**Excerpt provided**

BEGIN

Note that this feature has no privacy value: a connection to the remote server must be performed in order to fetch the size of the resource. This of course applies only to resources which were not otherwise blocked by uBO's filtering engine.
Examples of usefulness (let's say you just stumbled onto these pages not knowing whether the article would really interest you), bandwidth consumed:
-
http://www.wired.com/2016/01/drones-arent-just-toys-anymore
- Not blocking large media elements: 5.5 MB.
- Blocking media elements larger than 1 MB: 2.1 MB.
- Blocking media elements larger than 50 kB: 1.2 MB.
-
http://www.tomshardware.com/reviews/samsung-gear-vr-headset,4405.html
- Not blocking large media elements: 15.1 MB.
- Blocking media elements larger than 1 MB: 15.1 MB.
- Blocking media elements larger than 50 kB: 61 kB.
-
https://twitter.com/ (your Twitter stream):
- Not loading largish images by default can help Twitter page performance: click on a placeholder to load only the images which seems to be of interest to you.
- This is true for any "infinite scrolling" web pages (another example). Not loading the images by default help a lot in such cases.
"Cosmetic filtering" in uBO is what is known as "element hiding" in Adblock Plus.
You can easily toggle on/off cosmetic filtering for a given site:
The badge shows the number of DOM elements that have been hidden on the page.
When present, the badge number indicates the number of elements hidden on the page by uBO as a result of cosmetic filtering. If you disable cosmetic filtering while there are hidden elements on the page, these elements will become visible/hidden as you toggle off/on cosmetic filtering.
A good example of cosmetic filtering in action are the ads showing up with the results of a Google Search page (example).
Cosmetic filtering is always enabled by default.
Tips
It is often suggested adding a custom static filter such as
@@||example.com^$elemhide
or@@||example.com^$generichide
to prevent "adblock" detection by specific sites (example, example). You can accomplish the same goal more simply by just toggling off cosmetic filtering using this switch while on the problematic site.This switch can help uBO to further lower its CPU-cycle footprint, which might be beneficial on devices with limited CPU-cycle resources -- and thus helping extend battery life and speed up page load times. The idea is to disable cosmetic filtering everywhere by default, and to enable it only for those sites which really benefit from it.

END

**Given records**

BEGIN

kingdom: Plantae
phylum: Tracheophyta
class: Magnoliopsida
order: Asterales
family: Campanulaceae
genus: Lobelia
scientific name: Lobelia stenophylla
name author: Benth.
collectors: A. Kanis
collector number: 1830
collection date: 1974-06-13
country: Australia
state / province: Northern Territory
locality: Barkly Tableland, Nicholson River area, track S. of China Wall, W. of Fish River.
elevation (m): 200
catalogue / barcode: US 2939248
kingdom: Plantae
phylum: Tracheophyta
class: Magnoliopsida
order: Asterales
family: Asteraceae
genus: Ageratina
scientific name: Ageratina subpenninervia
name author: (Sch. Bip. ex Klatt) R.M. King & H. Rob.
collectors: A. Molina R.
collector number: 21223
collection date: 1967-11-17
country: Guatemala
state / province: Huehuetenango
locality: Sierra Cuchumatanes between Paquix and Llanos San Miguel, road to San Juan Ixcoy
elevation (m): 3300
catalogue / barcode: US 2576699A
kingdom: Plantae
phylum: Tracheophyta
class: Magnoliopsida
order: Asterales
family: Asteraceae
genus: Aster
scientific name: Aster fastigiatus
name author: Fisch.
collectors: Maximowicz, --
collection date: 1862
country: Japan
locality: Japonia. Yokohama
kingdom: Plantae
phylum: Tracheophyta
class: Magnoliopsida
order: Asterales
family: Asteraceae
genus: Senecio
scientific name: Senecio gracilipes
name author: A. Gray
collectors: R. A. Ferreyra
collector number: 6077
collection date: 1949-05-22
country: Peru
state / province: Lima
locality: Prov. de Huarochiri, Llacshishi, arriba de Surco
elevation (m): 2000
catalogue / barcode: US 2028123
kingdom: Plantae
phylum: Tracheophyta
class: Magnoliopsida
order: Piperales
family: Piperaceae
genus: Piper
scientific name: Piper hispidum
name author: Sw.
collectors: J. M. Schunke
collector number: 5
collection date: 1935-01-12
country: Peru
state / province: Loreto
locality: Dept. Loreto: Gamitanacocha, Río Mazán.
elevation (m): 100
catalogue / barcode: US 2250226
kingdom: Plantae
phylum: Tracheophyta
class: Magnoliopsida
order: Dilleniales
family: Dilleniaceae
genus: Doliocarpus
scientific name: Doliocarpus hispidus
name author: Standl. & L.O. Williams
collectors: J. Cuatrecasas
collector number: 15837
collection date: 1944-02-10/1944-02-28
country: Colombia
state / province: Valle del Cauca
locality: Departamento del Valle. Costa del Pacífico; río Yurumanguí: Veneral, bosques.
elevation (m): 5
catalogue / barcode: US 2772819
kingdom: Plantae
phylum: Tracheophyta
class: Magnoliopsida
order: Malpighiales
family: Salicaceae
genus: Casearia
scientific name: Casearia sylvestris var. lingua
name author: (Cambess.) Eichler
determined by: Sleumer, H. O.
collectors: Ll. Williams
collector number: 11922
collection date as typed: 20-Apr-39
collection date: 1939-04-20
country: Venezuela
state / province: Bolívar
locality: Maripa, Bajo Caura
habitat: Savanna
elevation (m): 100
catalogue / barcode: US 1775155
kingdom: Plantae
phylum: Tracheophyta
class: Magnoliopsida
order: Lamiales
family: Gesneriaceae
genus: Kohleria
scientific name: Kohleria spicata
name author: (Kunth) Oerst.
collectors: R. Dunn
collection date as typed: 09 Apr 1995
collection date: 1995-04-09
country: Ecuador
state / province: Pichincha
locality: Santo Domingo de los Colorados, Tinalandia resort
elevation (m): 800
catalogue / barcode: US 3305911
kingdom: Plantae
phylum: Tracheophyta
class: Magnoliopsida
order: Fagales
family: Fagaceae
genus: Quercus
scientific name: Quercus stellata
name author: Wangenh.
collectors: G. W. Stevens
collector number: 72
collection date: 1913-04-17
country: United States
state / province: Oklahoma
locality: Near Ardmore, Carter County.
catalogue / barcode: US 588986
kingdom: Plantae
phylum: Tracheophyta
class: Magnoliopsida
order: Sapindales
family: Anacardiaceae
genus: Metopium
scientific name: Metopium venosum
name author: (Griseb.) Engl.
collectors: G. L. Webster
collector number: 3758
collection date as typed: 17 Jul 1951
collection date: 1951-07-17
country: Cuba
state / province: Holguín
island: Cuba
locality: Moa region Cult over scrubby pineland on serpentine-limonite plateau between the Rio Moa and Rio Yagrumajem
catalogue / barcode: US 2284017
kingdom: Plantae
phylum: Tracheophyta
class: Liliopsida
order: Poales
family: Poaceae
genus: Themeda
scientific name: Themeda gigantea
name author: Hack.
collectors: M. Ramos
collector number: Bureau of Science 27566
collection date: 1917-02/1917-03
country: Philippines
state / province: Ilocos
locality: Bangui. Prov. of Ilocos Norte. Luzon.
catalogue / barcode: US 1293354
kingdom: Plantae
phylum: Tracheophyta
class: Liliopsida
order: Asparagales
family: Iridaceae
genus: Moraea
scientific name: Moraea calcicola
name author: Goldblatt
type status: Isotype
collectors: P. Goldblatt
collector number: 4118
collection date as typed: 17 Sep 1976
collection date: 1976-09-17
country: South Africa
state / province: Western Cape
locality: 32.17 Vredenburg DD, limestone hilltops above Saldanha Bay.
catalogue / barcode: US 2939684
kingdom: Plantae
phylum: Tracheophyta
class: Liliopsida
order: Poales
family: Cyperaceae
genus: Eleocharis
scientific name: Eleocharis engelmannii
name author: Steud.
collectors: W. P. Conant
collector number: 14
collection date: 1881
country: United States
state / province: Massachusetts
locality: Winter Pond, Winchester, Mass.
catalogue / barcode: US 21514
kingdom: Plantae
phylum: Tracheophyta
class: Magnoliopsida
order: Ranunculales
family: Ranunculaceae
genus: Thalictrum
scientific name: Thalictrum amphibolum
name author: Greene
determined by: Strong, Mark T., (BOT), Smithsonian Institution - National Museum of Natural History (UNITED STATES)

END

**Assigned task**
Decide whether each statement below agrees with the text on uBO's media blocking and cosmetic filtering. Answer each with yes or no and quote the words from the text that settle it. (a) Blocking large media elements means the remote server is never contacted. (b) Cosmetic filtering is enabled by default. (c) For the tomshardware.com page, blocking media elements larger than 1 MB used less bandwidth than not blocking large media elements.

**Answer for the task**
(a) No: "a connection to the remote server must be performed in order to fetch the size of the resource."
(b) Yes: "Cosmetic filtering is always enabled by default."
(c) No: "Not blocking large media elements: 15.1 MB." and "Blocking media elements larger than 1 MB: 15.1 MB."